- [Instructions for the task] With the line containing "Smart Living: Helle 1,5-Zimmer Wohnung in" as the start and the line containing "Gemütliches Wohnen in" as the end, transcribe that span of the entries below exactly, including both.
========================================
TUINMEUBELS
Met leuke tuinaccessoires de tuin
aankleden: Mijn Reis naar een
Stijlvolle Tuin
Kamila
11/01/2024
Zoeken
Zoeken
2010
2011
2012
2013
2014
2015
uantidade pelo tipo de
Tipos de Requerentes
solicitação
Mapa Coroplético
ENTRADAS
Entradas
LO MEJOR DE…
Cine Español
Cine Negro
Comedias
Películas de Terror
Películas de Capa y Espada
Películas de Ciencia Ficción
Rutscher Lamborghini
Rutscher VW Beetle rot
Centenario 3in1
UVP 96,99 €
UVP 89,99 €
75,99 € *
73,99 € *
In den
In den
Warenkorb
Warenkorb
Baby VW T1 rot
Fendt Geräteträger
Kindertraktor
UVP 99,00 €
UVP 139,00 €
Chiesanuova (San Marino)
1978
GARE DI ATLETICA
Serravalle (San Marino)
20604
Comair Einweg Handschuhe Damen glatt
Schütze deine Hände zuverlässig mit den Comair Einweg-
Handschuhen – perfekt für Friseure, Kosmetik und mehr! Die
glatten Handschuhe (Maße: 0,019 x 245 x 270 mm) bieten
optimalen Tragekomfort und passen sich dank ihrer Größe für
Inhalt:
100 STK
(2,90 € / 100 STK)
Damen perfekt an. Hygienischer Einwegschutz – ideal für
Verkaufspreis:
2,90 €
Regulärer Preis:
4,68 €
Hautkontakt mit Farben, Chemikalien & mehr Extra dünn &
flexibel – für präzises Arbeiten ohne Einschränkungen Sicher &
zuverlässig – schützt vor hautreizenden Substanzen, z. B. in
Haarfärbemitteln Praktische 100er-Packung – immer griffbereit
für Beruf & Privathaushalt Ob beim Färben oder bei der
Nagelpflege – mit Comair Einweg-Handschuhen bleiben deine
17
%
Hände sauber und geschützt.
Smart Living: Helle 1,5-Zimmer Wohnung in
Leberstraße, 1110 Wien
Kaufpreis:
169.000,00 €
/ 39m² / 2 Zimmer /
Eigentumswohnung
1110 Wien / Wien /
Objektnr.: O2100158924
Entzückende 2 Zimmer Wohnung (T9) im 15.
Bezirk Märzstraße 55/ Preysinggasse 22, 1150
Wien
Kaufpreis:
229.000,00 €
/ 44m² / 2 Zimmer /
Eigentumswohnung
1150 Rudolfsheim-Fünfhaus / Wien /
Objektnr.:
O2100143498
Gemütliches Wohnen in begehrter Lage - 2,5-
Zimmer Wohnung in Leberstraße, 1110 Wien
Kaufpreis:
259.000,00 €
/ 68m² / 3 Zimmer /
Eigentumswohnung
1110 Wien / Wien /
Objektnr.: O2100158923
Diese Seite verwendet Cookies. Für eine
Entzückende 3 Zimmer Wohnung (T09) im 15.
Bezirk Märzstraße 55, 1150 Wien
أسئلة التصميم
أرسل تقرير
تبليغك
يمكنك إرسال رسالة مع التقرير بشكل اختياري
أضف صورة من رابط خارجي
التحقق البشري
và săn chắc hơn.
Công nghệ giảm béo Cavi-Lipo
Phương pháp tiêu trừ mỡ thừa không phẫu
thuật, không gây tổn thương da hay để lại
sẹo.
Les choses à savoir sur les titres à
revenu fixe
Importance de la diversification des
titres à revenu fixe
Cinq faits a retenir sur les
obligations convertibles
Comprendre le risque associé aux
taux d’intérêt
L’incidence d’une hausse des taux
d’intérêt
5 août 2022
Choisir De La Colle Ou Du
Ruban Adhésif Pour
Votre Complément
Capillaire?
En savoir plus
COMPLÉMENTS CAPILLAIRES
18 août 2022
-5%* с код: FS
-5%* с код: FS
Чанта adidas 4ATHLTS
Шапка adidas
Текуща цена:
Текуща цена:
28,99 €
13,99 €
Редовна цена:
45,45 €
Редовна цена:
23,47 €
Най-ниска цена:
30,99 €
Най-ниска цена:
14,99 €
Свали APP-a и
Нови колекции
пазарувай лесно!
========================================
- [Finished task]
Smart Living: Helle 1,5-Zimmer Wohnung in
Leberstraße, 1110 Wien
Kaufpreis:
169.000,00 €
/ 39m² / 2 Zimmer /
Eigentumswohnung
1110 Wien / Wien /
Objektnr.: O2100158924
Entzückende 2 Zimmer Wohnung (T9) im 15.
Bezirk Märzstraße 55/ Preysinggasse 22, 1150
Wien
Kaufpreis:
229.000,00 €
/ 44m² / 2 Zimmer /
Eigentumswohnung
1150 Rudolfsheim-Fünfhaus / Wien /
Objektnr.:
O2100143498
Gemütliches Wohnen in begehrter Lage - 2,5-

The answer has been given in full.